More than the Arts — Practice Building a Creative Toolbox
This approach is used for much more than building on talent or desirable artistic hobbies. You can use this type of creative practice to establish a creative skillset that includes growing your imagination capacity and your ability to make ideas and solve complex problems.
02: Small Steps – A little energy every day goes a long way
This style of creative practice invites a slow and steady approach to achieving creative goals or changing your life. The aim of taking small steps is to include a little bit more of that one thing you love into your life somewhere, somehow, every day.
This approach to creativity is for the person who wants to make a life change or who has a specific creative goal in mind. The foundation of this approach is understanding that to change takes time. Putting in consistent small bits of energy each day is like building a house brick by brick. This approach honours the process and sets you up to face challenges without a huge amount of risk.
A practice like this is a good fit for people who are managing several projects or responsibilities at once. This type of creative practice asks a small amount of time from you each day, which can relieve the pressure to tackle a big project under unrealistic circumstances.
For example, say you want to explore a new business idea, write a blog, or take on a large-scale creative project. With this approach, you don’t have to stop everything and obsess about the new creative endeavor. Instead, you can chip away at it day by day over a long period of time. Do you want to start a blog? Take 15 minutes every day dedicated to that process. It could mean reading other blogs, thinking of themes to write about, actually writing, or starting the process to establish your blog space online. The point is, you don’t have to drop your life and do it all at once. Take it one baby step at a time. Enjoy the process of the evolution of your idea or intention.
03: Everyday Thinking
This type of creative practice is founded on your thinking approach and is less about actions or building things. This approach asks you to be more aware of your surroundings and to be intentional about inviting in fresh perspectives. Activating a creative mindset in your daily life requires you to tap into your curiosity and ask more questions.
A practice that consciously focuses on the practical use of a creative mindset is an excellent practice for people working in teams or leading others.
04: Create to Create
This is a creative practice driven by the process and nothing else. The main goal here is to have no attachment to creative outcomes. You make things for the simple act of making or to answer questions and entertain your curiosities. This approach is also good for finding new frames and fresh perspectives by creating new iterations of existing ideas.
This practice is a wonderful use of time and also supports those working on a health and wellness practice. Creating for no other purpose than creation is great for connecting with your emotions and getting in the creative flow to overcome stress.
The practice of iterating is often used by designers and strategic teams for problem-solving, although everyone can benefit from reinventing and repurposing otherwise old ideas.
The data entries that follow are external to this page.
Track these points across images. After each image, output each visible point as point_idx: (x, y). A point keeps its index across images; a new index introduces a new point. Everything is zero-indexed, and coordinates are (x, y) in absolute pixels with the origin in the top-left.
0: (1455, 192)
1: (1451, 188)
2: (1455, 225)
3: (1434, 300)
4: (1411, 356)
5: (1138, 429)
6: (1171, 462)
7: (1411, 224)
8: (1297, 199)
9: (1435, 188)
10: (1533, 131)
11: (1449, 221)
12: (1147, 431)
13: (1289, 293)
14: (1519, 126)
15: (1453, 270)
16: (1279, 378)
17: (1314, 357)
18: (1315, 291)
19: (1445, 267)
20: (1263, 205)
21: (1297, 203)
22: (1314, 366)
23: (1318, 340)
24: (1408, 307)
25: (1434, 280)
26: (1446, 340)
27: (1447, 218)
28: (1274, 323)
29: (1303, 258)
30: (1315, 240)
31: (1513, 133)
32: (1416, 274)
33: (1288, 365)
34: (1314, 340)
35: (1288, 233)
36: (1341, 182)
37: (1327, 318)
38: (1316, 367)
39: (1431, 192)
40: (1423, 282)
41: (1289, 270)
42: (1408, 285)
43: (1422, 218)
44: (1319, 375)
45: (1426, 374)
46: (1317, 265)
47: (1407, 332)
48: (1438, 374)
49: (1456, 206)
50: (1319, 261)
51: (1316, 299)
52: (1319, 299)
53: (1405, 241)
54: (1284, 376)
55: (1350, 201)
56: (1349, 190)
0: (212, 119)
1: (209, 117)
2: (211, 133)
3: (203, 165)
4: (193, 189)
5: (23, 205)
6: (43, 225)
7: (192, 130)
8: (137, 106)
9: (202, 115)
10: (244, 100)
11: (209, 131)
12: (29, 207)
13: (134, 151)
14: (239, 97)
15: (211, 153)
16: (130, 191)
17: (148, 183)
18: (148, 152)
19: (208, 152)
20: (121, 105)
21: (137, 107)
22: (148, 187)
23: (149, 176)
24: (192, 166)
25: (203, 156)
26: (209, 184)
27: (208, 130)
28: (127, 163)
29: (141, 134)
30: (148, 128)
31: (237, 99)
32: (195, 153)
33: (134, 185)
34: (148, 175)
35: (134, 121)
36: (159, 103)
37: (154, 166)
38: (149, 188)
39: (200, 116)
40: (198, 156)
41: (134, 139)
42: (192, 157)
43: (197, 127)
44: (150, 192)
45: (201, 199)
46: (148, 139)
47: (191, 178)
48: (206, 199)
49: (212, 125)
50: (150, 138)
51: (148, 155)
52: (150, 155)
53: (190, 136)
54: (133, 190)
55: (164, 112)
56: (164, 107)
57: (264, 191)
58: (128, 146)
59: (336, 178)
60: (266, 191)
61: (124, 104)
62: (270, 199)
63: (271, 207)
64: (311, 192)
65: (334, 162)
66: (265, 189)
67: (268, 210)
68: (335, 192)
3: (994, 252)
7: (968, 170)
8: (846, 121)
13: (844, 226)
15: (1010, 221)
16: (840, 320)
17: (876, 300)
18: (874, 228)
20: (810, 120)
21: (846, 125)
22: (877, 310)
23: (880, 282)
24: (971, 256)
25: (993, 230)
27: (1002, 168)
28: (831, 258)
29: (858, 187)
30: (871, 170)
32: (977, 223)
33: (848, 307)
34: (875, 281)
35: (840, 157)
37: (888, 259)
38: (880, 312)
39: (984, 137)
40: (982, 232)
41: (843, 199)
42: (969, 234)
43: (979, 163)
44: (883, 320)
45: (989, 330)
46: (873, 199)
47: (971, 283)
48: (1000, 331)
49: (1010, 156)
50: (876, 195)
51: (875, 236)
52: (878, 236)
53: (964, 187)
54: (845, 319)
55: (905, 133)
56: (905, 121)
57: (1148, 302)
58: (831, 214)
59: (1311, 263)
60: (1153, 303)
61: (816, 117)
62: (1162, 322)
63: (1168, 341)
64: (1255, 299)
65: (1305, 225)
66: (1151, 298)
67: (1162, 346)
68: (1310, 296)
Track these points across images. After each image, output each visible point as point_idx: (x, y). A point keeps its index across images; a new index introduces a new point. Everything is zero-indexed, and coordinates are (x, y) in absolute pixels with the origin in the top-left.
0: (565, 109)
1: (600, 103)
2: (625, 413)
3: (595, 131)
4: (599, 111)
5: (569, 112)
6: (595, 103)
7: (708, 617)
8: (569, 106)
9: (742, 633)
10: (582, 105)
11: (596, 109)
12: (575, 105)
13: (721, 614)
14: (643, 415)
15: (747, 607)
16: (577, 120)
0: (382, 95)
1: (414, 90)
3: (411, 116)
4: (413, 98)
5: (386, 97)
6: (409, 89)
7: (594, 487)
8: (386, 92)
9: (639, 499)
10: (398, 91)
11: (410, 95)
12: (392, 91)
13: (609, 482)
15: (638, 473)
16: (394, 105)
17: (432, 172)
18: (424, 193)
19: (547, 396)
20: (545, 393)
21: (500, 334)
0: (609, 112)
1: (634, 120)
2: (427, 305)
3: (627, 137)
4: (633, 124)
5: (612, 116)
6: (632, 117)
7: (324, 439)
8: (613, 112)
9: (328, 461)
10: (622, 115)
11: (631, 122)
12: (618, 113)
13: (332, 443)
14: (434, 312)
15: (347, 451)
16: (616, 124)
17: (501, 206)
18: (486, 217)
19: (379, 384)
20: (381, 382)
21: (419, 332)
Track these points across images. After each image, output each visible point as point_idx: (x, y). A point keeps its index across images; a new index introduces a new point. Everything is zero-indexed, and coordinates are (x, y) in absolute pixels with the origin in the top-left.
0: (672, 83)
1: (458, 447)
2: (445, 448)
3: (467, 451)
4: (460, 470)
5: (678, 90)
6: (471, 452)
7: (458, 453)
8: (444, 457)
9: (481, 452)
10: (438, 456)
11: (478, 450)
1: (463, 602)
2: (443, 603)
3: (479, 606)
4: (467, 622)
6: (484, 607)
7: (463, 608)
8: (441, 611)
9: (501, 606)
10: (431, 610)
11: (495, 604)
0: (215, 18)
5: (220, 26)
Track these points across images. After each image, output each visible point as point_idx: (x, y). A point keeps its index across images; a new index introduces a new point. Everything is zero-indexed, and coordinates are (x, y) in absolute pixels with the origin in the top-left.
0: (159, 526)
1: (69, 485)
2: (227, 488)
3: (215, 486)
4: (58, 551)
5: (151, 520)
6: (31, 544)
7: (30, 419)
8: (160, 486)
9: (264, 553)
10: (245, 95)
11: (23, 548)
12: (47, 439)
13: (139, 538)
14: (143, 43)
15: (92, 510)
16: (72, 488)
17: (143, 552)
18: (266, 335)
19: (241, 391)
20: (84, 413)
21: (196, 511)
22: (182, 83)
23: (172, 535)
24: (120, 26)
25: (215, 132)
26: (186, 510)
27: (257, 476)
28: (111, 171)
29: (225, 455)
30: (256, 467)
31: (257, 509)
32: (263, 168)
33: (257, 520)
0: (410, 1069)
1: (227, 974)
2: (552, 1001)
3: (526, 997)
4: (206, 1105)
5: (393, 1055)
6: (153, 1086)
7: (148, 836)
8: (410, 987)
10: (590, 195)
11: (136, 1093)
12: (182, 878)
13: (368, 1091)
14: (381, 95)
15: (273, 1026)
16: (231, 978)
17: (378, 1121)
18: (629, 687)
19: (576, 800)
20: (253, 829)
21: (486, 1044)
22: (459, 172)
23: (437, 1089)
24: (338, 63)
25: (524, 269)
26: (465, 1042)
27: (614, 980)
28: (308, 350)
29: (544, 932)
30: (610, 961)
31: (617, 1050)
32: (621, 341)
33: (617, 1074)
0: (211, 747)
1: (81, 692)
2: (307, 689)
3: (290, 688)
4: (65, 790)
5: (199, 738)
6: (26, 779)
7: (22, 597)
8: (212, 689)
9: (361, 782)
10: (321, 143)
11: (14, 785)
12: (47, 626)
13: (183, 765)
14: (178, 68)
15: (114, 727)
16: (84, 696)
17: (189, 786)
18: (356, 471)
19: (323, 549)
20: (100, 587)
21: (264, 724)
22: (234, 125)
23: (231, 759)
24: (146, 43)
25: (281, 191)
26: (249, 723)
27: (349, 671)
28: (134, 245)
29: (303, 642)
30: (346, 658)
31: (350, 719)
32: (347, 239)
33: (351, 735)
You may be a beginner creative practitioner who finds that one of the above practices is a good fit to start with — for now. For the more experienced creative practitioner, your creative practice could be one that encompasses all of these styles into a creative practice that ultimately fills your life with a creative approach in every case. This is what it truly means to “be” creative.
It’s okay if you are not at the level to take on a mixed-methods approach to your creative practice. It takes a lot of creative rehearsal time to grow your creative capacities and learn when to bend to life’s circumstances or the creative constraints presented to you.
Practice does not make perfect, but it will help you grow, and, ultimately, the more you practice the more creative you will “be”.